CF2001E2 Deterministic Heap (Hard Version)

This is the hard version of the problem. The difference between the two versions is the definition of deterministic max-heap, time limit, and constraints on $ n $ and $ t $ . You can make hacks only if both versions of the problem are solved. Consider a perfect binary tree with size $ 2^n - 1 $ , with nodes numbered from $ 1 $ to $ 2^n-1 $ and rooted at $ 1 $ . For each vertex $ v $ ( $ 1 \le v \le 2^{n - 1} - 1 $ ), vertex $ 2v $ is its left child and vertex $ 2v + 1 $ is its right child. Each node $ v $ also has a value $ a_v $ assigned to it. Define the operation $ \mathrm{pop} $ as follows: 1. initialize variable $ v $ as $ 1 $ ; 2. repeat the following process until vertex $ v $ is a leaf (i.e. until $ 2^{n - 1} \le v \le 2^n - 1 $ ); 1. among the children of $ v $ , choose the one with the larger value on it and denote such vertex as $ x $ ; if the values on them are equal (i.e. $ a_{2v} = a_{2v + 1} $ ), you can choose any of them; 2. assign $ a_x $ to $ a_v $ (i.e. $ a_v := a_x $ ); 3. assign $ x $ to $ v $ (i.e. $ v := x $ ); 3. assign $ -1 $ to $ a_v $ (i.e. $ a_v := -1 $ ). Then we say the $ \mathrm{pop} $ operation is deterministic if there is a unique way to do such operation. In other words, $ a_{2v} \neq a_{2v + 1} $ would hold whenever choosing between them. A binary tree is called a max-heap if for every vertex $ v $ ( $ 1 \le v \le 2^{n - 1} - 1 $ ), both $ a_v \ge a_{2v} $ and $ a_v \ge a_{2v + 1} $ hold. A max-heap is deterministic if the $ \mathrm{pop} $ operation is deterministic to the heap when we do it for the first and the second time. Initially, $ a_v := 0 $ for every vertex $ v $ ( $ 1 \le v \le 2^n - 1 $ ), and your goal is to count the number of different deterministic max-heaps produced by applying the following operation $ \mathrm{add} $ exactly $ k $ times: - Choose an integer $ v $ ( $ 1 \le v \le 2^n - 1 $ ) and, for every vertex $ x $ on the path between $ 1 $ and $ v $ , add $ 1 $ to $ a_x $ . Two heaps are considered different if there is a node which has different values in the heaps. Since the answer might be large, print it modulo $ p $ .

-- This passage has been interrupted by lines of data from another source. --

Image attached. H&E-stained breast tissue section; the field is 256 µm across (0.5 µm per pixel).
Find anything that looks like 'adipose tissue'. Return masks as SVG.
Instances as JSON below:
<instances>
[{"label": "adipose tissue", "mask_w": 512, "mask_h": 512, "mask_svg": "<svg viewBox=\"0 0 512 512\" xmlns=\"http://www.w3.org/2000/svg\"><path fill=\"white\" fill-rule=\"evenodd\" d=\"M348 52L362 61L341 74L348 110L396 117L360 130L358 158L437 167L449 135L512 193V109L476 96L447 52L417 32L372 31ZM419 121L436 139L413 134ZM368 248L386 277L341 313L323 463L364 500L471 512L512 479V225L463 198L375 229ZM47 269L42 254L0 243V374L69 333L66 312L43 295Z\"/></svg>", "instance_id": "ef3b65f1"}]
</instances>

Each test contains multiple test cases. The first line contains the number of test cases $ t $ ( $ 1 \le t \le 50 $ ). The description of the test cases follows. The first line of each test case contains three integers $ n, k, p $ ( $ 2 \le n \le 100 $ , $ 1 \le k \le 500 $ , $ 10^8 \le p \le 10^9 $ , $ p $ is a prime). It is guaranteed that the sum of $ n $ does not exceed $ 100 $ and the sum of $ k $ over all test cases does not exceed $ 500 $ .

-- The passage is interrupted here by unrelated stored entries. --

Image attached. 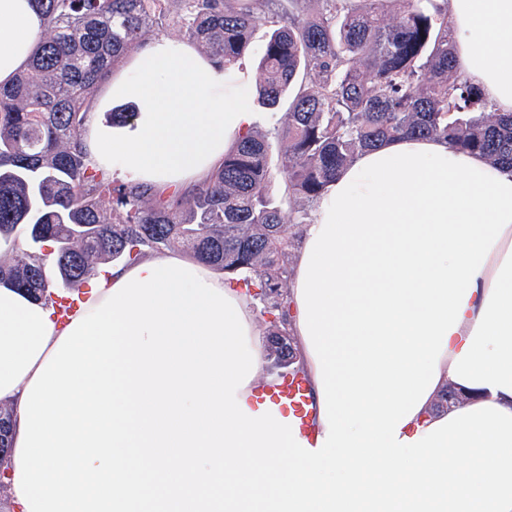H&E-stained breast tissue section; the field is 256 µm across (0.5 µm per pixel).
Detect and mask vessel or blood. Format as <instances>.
I'll return each instance as SVG.
<instances>
[{
  "label": "vessel or blood",
  "mask_w": 512,
  "mask_h": 512,
  "mask_svg": "<svg viewBox=\"0 0 512 512\" xmlns=\"http://www.w3.org/2000/svg\"><path fill=\"white\" fill-rule=\"evenodd\" d=\"M251 403L258 413L280 417L288 430L302 440L304 448L315 447V410L304 380L293 376L282 377L275 383L253 390Z\"/></svg>",
  "instance_id": "obj_1"
}]
</instances>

For each test case, output a single line containing an integer: the number of different deterministic max-heaps produced by applying the aforementioned operation $ \mathrm{add} $ exactly $ k $ times, modulo $ p $ .

For the first testcase, if we choose $ v = 1 $ and do the operation, we would have $ a = [1, 0, 0] $ , and since $ a_2 = a_3 $ , we can choose either of them when doing the first $ \mathrm{pop} $ operation, so such heap is not a deterministic max-heap. And if we choose $ v = 2 $ , we would have $ a = [1, 1, 0] $ , during the first $ \mathrm{pop} $ , the following would happen: - initialize $ v $ as $ 1 $ - since $ a_{2v} > a_{2v + 1} $ , choose $ 2v $ as $ x $ , then $ x = 2 $ - assign $ a_x $ to $ a_v $ , then $ a = [1, 1, 0] $ - assign $ x $ to $ v $ , then $ v = 2 $ - since $ v $ is a leaf, assign $ -1 $ to $ a_v $ , then $ a = [1, -1, 0] $ And during the second $ \mathrm{pop} $ , the following would happen: - initialize $ v $ as $ 1 $ - since $ a_{2v} < a_{2v + 1} $ , choose $ 2v + 1 $ as $ x $ , then $ x = 3 $ - assign $ a_x $ to $ a_v $ , then $ a = [0, -1, 0] $ - assign $ x $ to $ v $ , then $ v = 3 $ - since $ v $ is a leaf, assign $ -1 $ to $ a_v $ , then $ a = [0, -1, -1] $ Since both the first and the second $ \mathrm{pop} $ operation are deterministic, this is a deterministic max-heap. Also, if we choose $ v = 3 $ , $ a $ would be a deterministic max-heap, so the answer is $ 2 $ .